PROBLEM REQUIREMENTS: Could you reproduce every record below exactly as written?

***

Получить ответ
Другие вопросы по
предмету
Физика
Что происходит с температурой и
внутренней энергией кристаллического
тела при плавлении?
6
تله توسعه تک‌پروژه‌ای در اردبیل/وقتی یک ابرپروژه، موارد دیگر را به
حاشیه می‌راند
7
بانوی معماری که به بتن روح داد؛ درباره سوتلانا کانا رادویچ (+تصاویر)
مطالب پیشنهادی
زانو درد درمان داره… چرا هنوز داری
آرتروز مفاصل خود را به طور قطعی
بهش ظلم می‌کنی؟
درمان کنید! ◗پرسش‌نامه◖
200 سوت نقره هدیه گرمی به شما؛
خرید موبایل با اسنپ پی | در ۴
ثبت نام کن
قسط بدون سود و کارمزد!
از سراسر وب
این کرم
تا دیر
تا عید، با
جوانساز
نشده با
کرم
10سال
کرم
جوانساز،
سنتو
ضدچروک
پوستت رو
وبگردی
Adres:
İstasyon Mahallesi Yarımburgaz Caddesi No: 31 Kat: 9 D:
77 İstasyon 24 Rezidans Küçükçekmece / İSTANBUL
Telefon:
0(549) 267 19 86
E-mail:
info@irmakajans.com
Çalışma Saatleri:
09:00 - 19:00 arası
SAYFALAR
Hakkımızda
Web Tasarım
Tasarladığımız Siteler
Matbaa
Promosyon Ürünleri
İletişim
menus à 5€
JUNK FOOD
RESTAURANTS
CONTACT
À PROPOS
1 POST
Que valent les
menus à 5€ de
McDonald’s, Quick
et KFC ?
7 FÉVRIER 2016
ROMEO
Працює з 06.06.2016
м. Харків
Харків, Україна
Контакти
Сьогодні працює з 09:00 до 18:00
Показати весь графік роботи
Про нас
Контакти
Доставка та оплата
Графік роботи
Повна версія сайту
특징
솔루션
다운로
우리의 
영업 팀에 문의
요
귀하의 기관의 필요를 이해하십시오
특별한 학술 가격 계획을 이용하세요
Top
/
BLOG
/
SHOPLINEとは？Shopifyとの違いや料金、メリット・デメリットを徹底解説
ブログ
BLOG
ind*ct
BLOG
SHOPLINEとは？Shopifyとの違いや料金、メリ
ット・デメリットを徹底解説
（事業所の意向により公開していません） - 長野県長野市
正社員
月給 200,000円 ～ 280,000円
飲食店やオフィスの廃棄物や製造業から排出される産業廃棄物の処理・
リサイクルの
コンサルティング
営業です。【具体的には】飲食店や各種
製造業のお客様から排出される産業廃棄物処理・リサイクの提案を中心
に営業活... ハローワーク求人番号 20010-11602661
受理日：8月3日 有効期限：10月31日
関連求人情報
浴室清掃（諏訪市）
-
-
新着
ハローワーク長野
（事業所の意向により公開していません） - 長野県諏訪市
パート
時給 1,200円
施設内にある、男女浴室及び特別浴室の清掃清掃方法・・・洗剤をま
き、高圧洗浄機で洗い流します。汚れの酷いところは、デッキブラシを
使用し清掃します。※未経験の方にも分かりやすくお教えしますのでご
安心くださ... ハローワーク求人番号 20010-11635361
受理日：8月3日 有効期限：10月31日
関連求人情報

***

SOLUTION TO THIS EXERCISE:
Получить ответ
Другие вопросы по
предмету
Физика
Что происходит с температурой и
внутренней энергией кристаллического
тела при плавлении?
6
تله توسعه تک‌پروژه‌ای در اردبیل/وقتی یک ابرپروژه، موارد دیگر را به
حاشیه می‌راند
7
بانوی معماری که به بتن روح داد؛ درباره سوتلانا کانا رادویچ (+تصاویر)
مطالب پیشنهادی
زانو درد درمان داره… چرا هنوز داری
آرتروز مفاصل خود را به طور قطعی
بهش ظلم می‌کنی؟
درمان کنید! ◗پرسش‌نامه◖
200 سوت نقره هدیه گرمی به شما؛
خرید موبایل با اسنپ پی | در ۴
ثبت نام کن
قسط بدون سود و کارمزد!
از سراسر وب
این کرم
تا دیر
تا عید، با
جوانساز
نشده با
کرم
10سال
کرم
جوانساز،
سنتو
ضدچروک
پوستت رو
وبگردی
Adres:
İstasyon Mahallesi Yarımburgaz Caddesi No: 31 Kat: 9 D:
77 İstasyon 24 Rezidans Küçükçekmece / İSTANBUL
Telefon:
0(549) 267 19 86
E-mail:
info@irmakajans.com
Çalışma Saatleri:
09:00 - 19:00 arası
SAYFALAR
Hakkımızda
Web Tasarım
Tasarladığımız Siteler
Matbaa
Promosyon Ürünleri
İletişim
menus à 5€
JUNK FOOD
RESTAURANTS
CONTACT
À PROPOS
1 POST
Que valent les
menus à 5€ de
McDonald’s, Quick
et KFC ?
7 FÉVRIER 2016
ROMEO
Працює з 06.06.2016
м. Харків
Харків, Україна
Контакти
Сьогодні працює з 09:00 до 18:00
Показати весь графік роботи
Про нас
Контакти
Доставка та оплата
Графік роботи
Повна версія сайту
특징
솔루션
다운로
우리의 
영업 팀에 문의
요
귀하의 기관의 필요를 이해하십시오
특별한 학술 가격 계획을 이용하세요
Top
/
BLOG
/
SHOPLINEとは？Shopifyとの違いや料金、メリット・デメリットを徹底解説
ブログ
BLOG
ind*ct
BLOG
SHOPLINEとは？Shopifyとの違いや料金、メリ
ット・デメリットを徹底解説
（事業所の意向により公開していません） - 長野県長野市
正社員
月給 200,000円 ～ 280,000円
飲食店やオフィスの廃棄物や製造業から排出される産業廃棄物の処理・
リサイクルの
コンサルティング
営業です。【具体的には】飲食店や各種
製造業のお客様から排出される産業廃棄物処理・リサイクの提案を中心
に営業活... ハローワーク求人番号 20010-11602661
受理日：8月3日 有効期限：10月31日
関連求人情報
浴室清掃（諏訪市）
-
-
新着
ハローワーク長野
（事業所の意向により公開していません） - 長野県諏訪市
パート
時給 1,200円
施設内にある、男女浴室及び特別浴室の清掃清掃方法・・・洗剤をま
き、高圧洗浄機で洗い流します。汚れの酷いところは、デッキブラシを
使用し清掃します。※未経験の方にも分かりやすくお教えしますのでご
安心くださ... ハローワーク求人番号 20010-11635361
受理日：8月3日 有効期限：10月31日
関連求人情報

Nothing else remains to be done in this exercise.